## DATA SUPPLIED

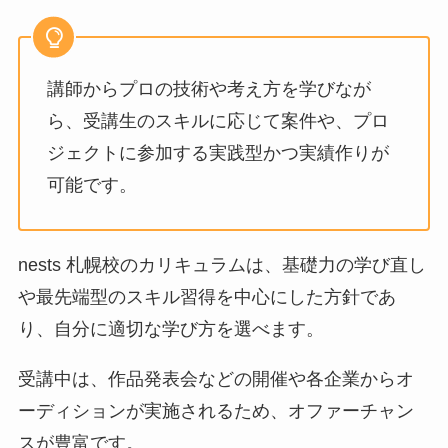
講師からプロの技術や考え方を学びなが
ら、受講生のスキルに応じて案件や、プロ
ジェクトに参加する実践型かつ実績作りが
可能です。
nests 札幌校のカリキュラムは、基礎力の学び直し
や最先端型のスキル習得を中心にした方針であ
り、自分に適切な学び方を選べます。
受講中は、作品発表会などの開催や各企業からオ
ーディションが実施されるため、オファーチャン
スが豊富です。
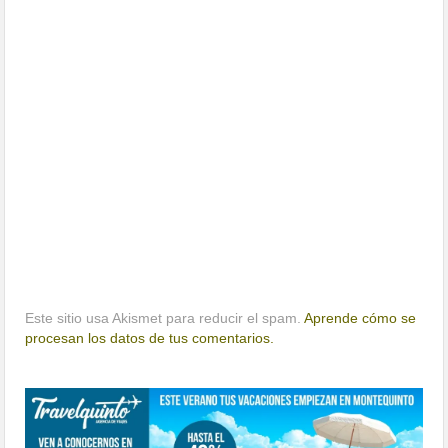
Este sitio usa Akismet para reducir el spam.
Aprende cómo se
procesan los datos de tus comentarios.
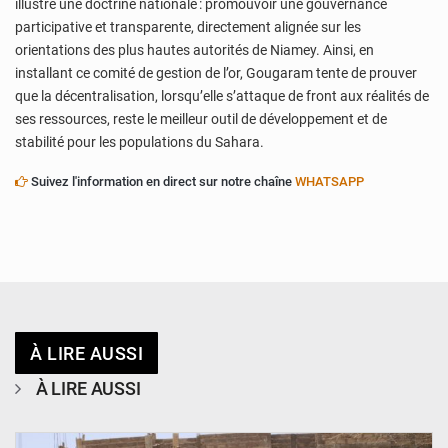
illustre une doctrine nationale : promouvoir une gouvernance
participative et transparente, directement alignée sur les
orientations des plus hautes autorités de Niamey. Ainsi, en
installant ce comité de gestion de l’or, Gougaram tente de prouver
que la décentralisation, lorsqu’elle s’attaque de front aux réalités de
ses ressources, reste le meilleur outil de développement et de
stabilité pour les populations du Sahara.
Suivez l'information en direct sur notre chaîne
WHATSAPP
À LIRE AUSSI
À LIRE AUSSI
© Ministère de l’Education Nationale Officiel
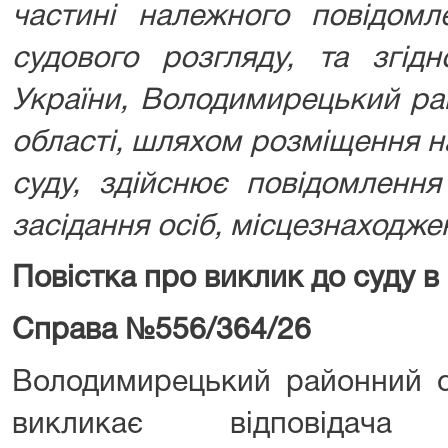
частині належного повідомл
судового розгляду,
та згід
України, Володимирецький ра
області, шляхом розміщення на
суду, здійснює повідомленн
засідання осіб, місцезнаходже
Повістка про виклик до суду в
Справа №556/364/26
Володимирецький районний су
викликає відповідача
П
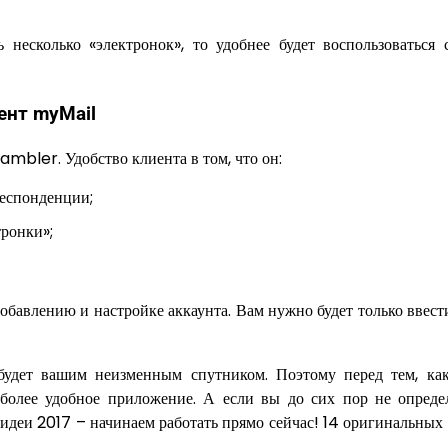
несколько «электронок», то удобнее будет воспользоваться 
ент myMail
mbler. Удобство клиента в том, что он:
респонденции;
ронки»;
 добавлению и настройке аккаунта. Вам нужно будет только ввест
будет вашим неизменным спутником. Поэтому перед тем, как
более удобное приложение. А если вы до сих пор не опреде
 идеи 2017 – начинаем работать прямо сейчас! 14 оригинальных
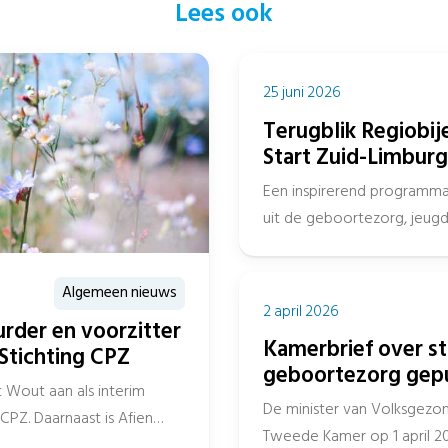
Lees ook
25 juni 2026
Terugblik Regiobij
Start Zuid-Limburg
Een inspirerend programma 
uit de geboortezorg, jeug
gemeenten en het onderwijs
Algemeen nieuws
2 april 2026
urder en voorzitter
Kamerbrief over s
Stichting CPZ
geboortezorg gep
‘t Wout aan als interim
De minister van Volksgezon
CPZ. Daarnaast is Afien
Tweede Kamer op 1 april 2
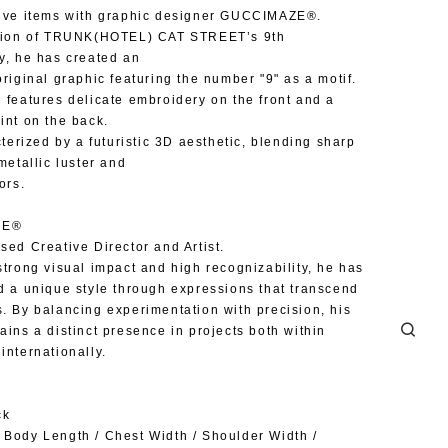
ive items with graphic designer GUCCIMAZE®︎.
ation of TRUNK(HOTEL) CAT STREET’s 9th
y, he has created an
original graphic featuring the number "9" as a motif.
 features delicate embroidery on the front and a
int on the back.
cterized by a futuristic 3D aesthetic, blending sharp
metallic luster and
ors.
E®︎
sed Creative Director and Artist.
strong visual impact and high recognizability, he has
d a unique style through expressions that transcend
. By balancing experimentation with precision, his
ains a distinct presence in projects both within
internationally.
ck
Body Length / Chest Width / Shoulder Width /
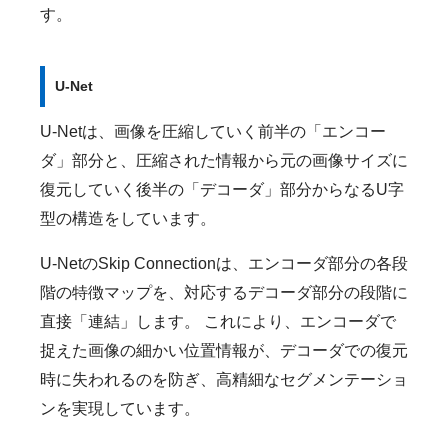
す。
U-Net
U-Netは、画像を圧縮していく前半の「エンコー
ダ」部分と、圧縮された情報から元の画像サイズに
復元していく後半の「デコーダ」部分からなるU字
型の構造をしています。
U-NetのSkip Connectionは、エンコーダ部分の各段
階の特徴マップを、対応するデコーダ部分の段階に
直接「連結」します。 これにより、エンコーダで
捉えた画像の細かい位置情報が、デコーダでの復元
時に失われるのを防ぎ、高精細なセグメンテーショ
ンを実現しています。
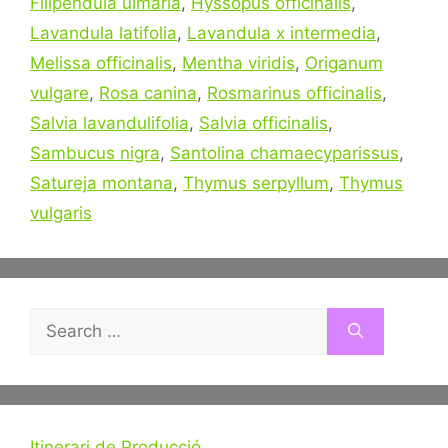
Filipendula ulmaria
,
Hyssopus officinalis
,
Lavandula latifolia
,
Lavandula x intermedia
,
Melissa officinalis
,
Mentha viridis
,
Origanum
vulgare
,
Rosa canina
,
Rosmarinus officinalis
,
Salvia lavandulifolia
,
Salvia officinalis
,
Sambucus nigra
,
Santolina chamaecyparissus
,
Satureja montana
,
Thymus serpyllum
,
Thymus
vulgaris
Search
for:
Itinerari de Producció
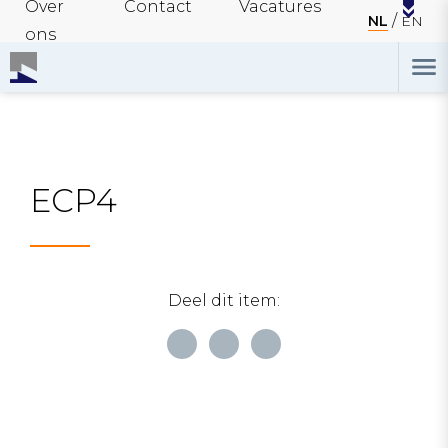
Over
Contact
Vacatures
NL
EN
ons
ECP4
Deel dit item:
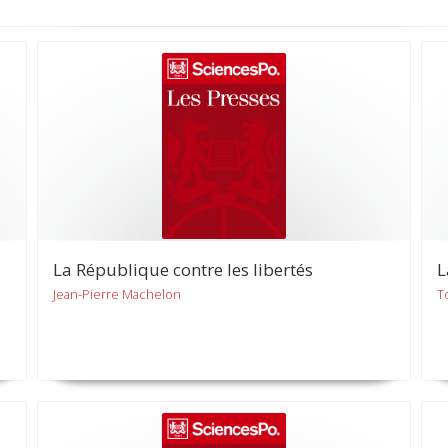
La République contre les libertés
L
Jean-Pierre Machelon
T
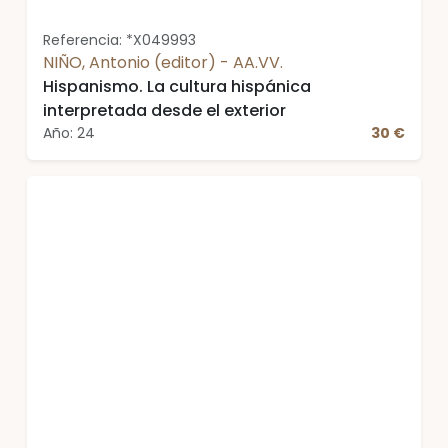
Referencia: *X049993
NIÑO, Antonio (editor) - AA.VV.
Hispanismo. La cultura hispánica
interpretada desde el exterior
Año: 24
30 €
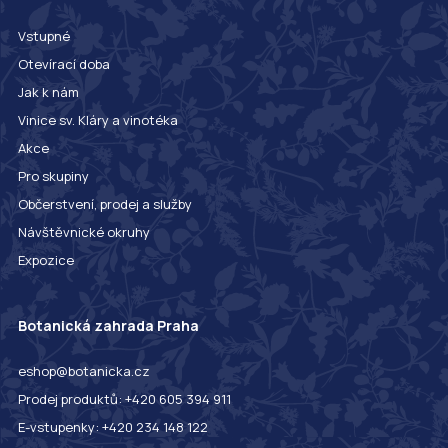
Vstupné
Otevírací doba
Jak k nám
Vinice sv. Kláry a vinotéka
Akce
Pro skupiny
Občerstvení, prodej a služby
Návštěvnické okruhy
Expozice
Botanická zahrada Praha
eshop@botanicka.cz
Prodej produktů: +420 605 394 911
E-vstupenky: +420 234 148 122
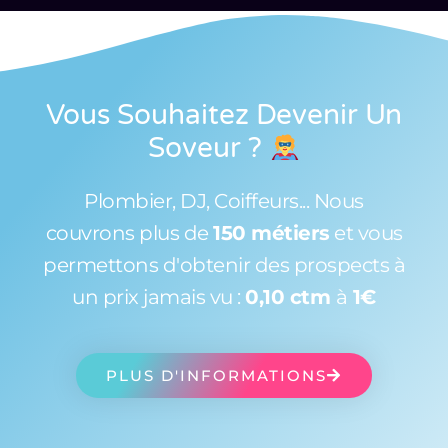
Vous Souhaitez Devenir Un
Soveur
?
Plombier, DJ, Coiffeurs... Nous
couvrons plus de
150 métiers
et vous
permettons d'obtenir des prospects à
un prix jamais vu :
0,10 ctm
à
1€
PLUS D'INFORMATIONS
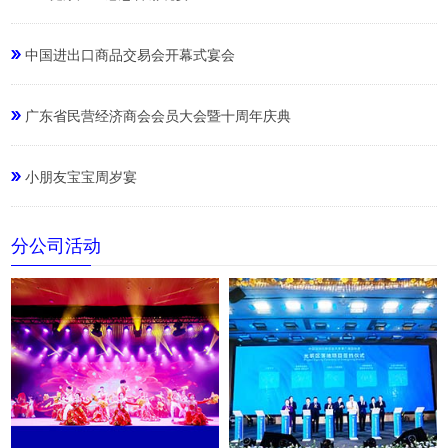
中国进出口商品交易会开幕式宴会
广东省民营经济商会会员大会暨十周年庆典
小朋友宝宝周岁宴
分公司活动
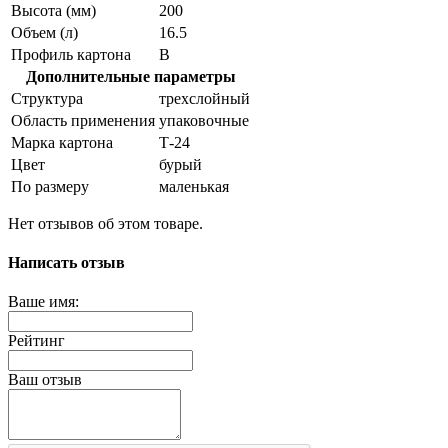
Высота (мм)
200
Объем (л)
16.5
Профиль картона
В
Дополнительные параметры
Структура
трехслойный
Область применения
упаковочные
Марка картона
Т-24
Цвет
бурый
По размеру
маленькая
Нет отзывов об этом товаре.
Написать отзыв
Ваше имя:
Рейтинг
Ваш отзыв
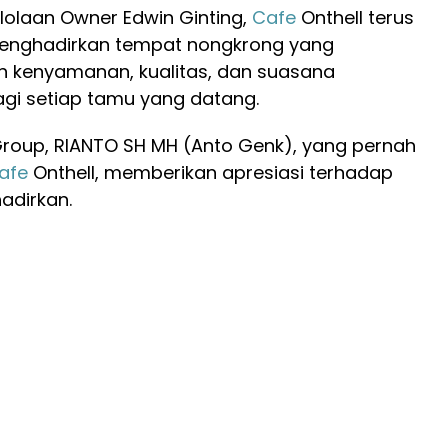
lolaan Owner Edwin Ginting,
Cafe
Onthell terus
enghadirkan tempat nongkrong yang
kenyamanan, kualitas, dan suasana
gi setiap tamu yang datang.
roup, RIANTO SH MH (Anto Genk), yang pernah
afe
Onthell, memberikan apresiasi terhadap
adirkan.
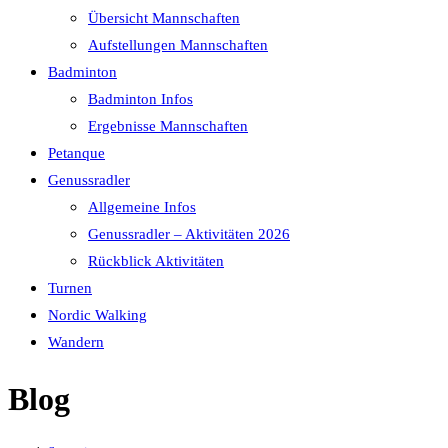
Übersicht Mannschaften
Aufstellungen Mannschaften
Badminton
Badminton Infos
Ergebnisse Mannschaften
Petanque
Genussradler
Allgemeine Infos
Genussradler – Aktivitäten 2026
Rückblick Aktivitäten
Turnen
Nordic Walking
Wandern
Blog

## TASK
The response must repeat exactly the lines above from the one with "Hispanismo. La cultura hispánica" through the one with "Genussradler – Aktivitäten 2026", including both, and must contain no pictures and no other text.

## OUTPUT FOR THIS TASK
Hispanismo. La cultura hispánica
interpretada desde el exterior
Año: 24
30 €
Vstupné
Otevírací doba
Jak k nám
Vinice sv. Kláry a vinotéka
Akce
Pro skupiny
Občerstvení, prodej a služby
Návštěvnické okruhy
Expozice
Botanická zahrada Praha
eshop@botanicka.cz
Prodej produktů: +420 605 394 911
E-vstupenky: +420 234 148 122
Vous Souhaitez Devenir Un
Soveur
?
Plombier, DJ, Coiffeurs... Nous
couvrons plus de
150 métiers
et vous
permettons d'obtenir des prospects à
un prix jamais vu :
0,10 ctm
à
1€
PLUS D'INFORMATIONS
中国进出口商品交易会开幕式宴会
广东省民营经济商会会员大会暨十周年庆典
小朋友宝宝周岁宴
分公司活动
Высота (мм)
200
Объем (л)
16.5
Профиль картона
В
Дополнительные параметры
Структура
трехслойный
Область применения
упаковочные
Марка картона
Т-24
Цвет
бурый
По размеру
маленькая
Нет отзывов об этом товаре.
Написать отзыв
Ваше имя:
Рейтинг
Ваш отзыв
lolaan Owner Edwin Ginting,
Cafe
Onthell terus
enghadirkan tempat nongkrong yang
kenyamanan, kualitas, dan suasana
gi setiap tamu yang datang.
roup, RIANTO SH MH (Anto Genk), yang pernah
afe
Onthell, memberikan apresiasi terhadap
adirkan.
Übersicht Mannschaften
Aufstellungen Mannschaften
Badminton
Badminton Infos
Ergebnisse Mannschaften
Petanque
Genussradler
Allgemeine Infos
Genussradler – Aktivitäten 2026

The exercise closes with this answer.